Each line below from the one containing "Эта энергия влияет на наши эмоции, поступки и" through the one containing "максимальной пользой для себя." should be output exactly as it stands, and no other line should appear.

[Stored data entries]
++++

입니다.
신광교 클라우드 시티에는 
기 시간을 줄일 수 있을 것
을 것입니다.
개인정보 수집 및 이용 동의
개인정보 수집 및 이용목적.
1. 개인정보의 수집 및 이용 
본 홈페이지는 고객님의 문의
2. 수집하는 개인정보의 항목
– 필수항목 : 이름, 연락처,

++++

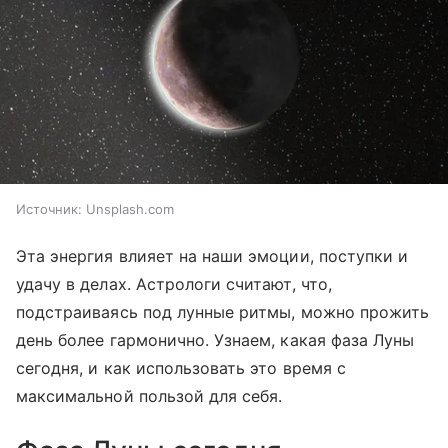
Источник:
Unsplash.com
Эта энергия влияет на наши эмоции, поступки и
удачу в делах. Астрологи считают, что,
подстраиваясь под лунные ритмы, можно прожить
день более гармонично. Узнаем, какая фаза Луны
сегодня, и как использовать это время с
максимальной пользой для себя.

++++

# Task response
Эта энергия влияет на наши эмоции, поступки и
удачу в делах. Астрологи считают, что,
подстраиваясь под лунные ритмы, можно прожить
день более гармонично. Узнаем, какая фаза Луны
сегодня, и как использовать это время с
максимальной пользой для себя.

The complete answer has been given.